Currently, Dr. Narayan has a DNA vaccine that prevents AIDS in monkeys. This research will be applied to patients who are already infected with HIV and who are enrolled in antiretroviral therapy. A DNA vaccine has several advantages: less expense, fewer side effects and booster immunizations every few months instead of the frequent daily intake of antiretroviral drugs. Antiretroviral therapy is costly; it is frequently toxic and is inconvenient to use.
"A DNA vaccine is great because DNA is indestructible so the vaccine itself won't need special care, like refrigeration," Dr. Narayan said. "Also, DNA cannot cause a disease, so there would be no risk of contracting HIV for patients using this therapeutic immunization."
Dr. Narayan wants to find the appropriate interval at which a vaccine could be administered to stop reproduction of HIV. He's also investigating if one DNA vaccine developed for the American strain of HIV could be used to stop reproduction of other strains of the virus that are circulating in other parts of the world. The virus changes from region to region, globally.

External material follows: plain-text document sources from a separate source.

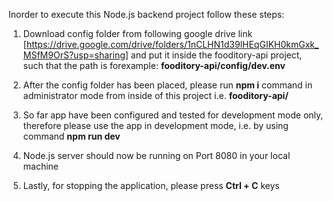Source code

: Inorder to execute this Node.js backend project follow these steps:

1) Download config folder from following google drive link 
[https://drive.google.com/drive/folders/1nCLHN1d39lHEqGIKH0kmGxk_MSfM9OrS?usp=sharing] and put it inside the fooditory-api 
project, such that the path is forexample: <b>fooditory-api/config/dev.env</b>

2) After the config folder has been placed, please run <b>npm i</b> command in administrator mode from inside of this project i.e. <b>fooditory-api/</b>

3) So far app have been configured and tested for development mode only, therefore please use the app in development mode, i.e. by using command <b>npm run dev</b>

4) Node.js server should now be running on Port 8080 in your local machine 

5) Lastly, for stopping the application, please press <b>Ctrl + C</b> keys
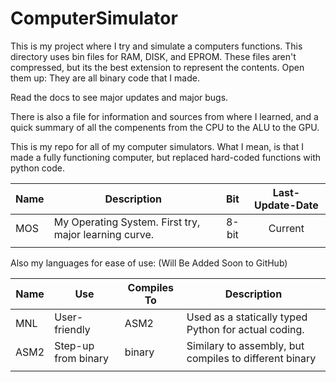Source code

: # ComputerSimulator

This is my project where I try and simulate a computers functions. This directory uses bin files for RAM, DISK, and EPROM. These files aren't compressed, but its the best extension to represent the contents. Open them up: They are all binary code that I made.

Read the docs to see major updates and major bugs.

There is also a file for information and sources from where I learned, and a quick summary of all the compenents from the CPU to the ALU to the GPU.

This is my repo for all of my computer simulators. What I mean, is that I made a fully functioning computer, but replaced hard-coded functions with python code.

| Name | Description | Bit | Last-Update-Date |
|-|-|:-:|:-:|
| MOS | My Operating System. First try, major learning curve. | 8-bit | Current |
||

Also my languages for ease of use: (Will Be Added Soon to GitHub)

| Name | Use | Compiles To | Description |
|-|-|-|-|
| MNL | User-friendly | ASM2 | Used as a statically typed Python for actual coding. |
| ASM2 | Step-up from binary | binary | Similary to assembly, but compiles to different binary |
||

The DNA vaccine takes the blueprint of HIV and cuts out the genes that cause the virus to infect a host. The virus still thinks that it is replicating even though it's not. Dr. Narayan points out that the development of a DNA vaccine for HIV will not be the end to world's AIDS suffering. "We can dampen HIV," Dr. Narayan said, "but we can't get rid of it." He said that it would be several decades before the notion of HIV/AIDS eradication can be envisioned.
Dr. Narayan was awarded the grant from the National Institute of Allergy and Infectious Diseases of the National Institutes of Health. The Institute awarded the medical school almost $600,000 this fiscal year. More than $3 million will be awarded during the next five years.
A recently published UNAIDS report shows that 5 million people became newly infected with HIV last year, more than any other year since the beginning of the AIDS/HIV epidemic. According to News-Medical.Net, the rate of infection is moving faster than global action against the disease.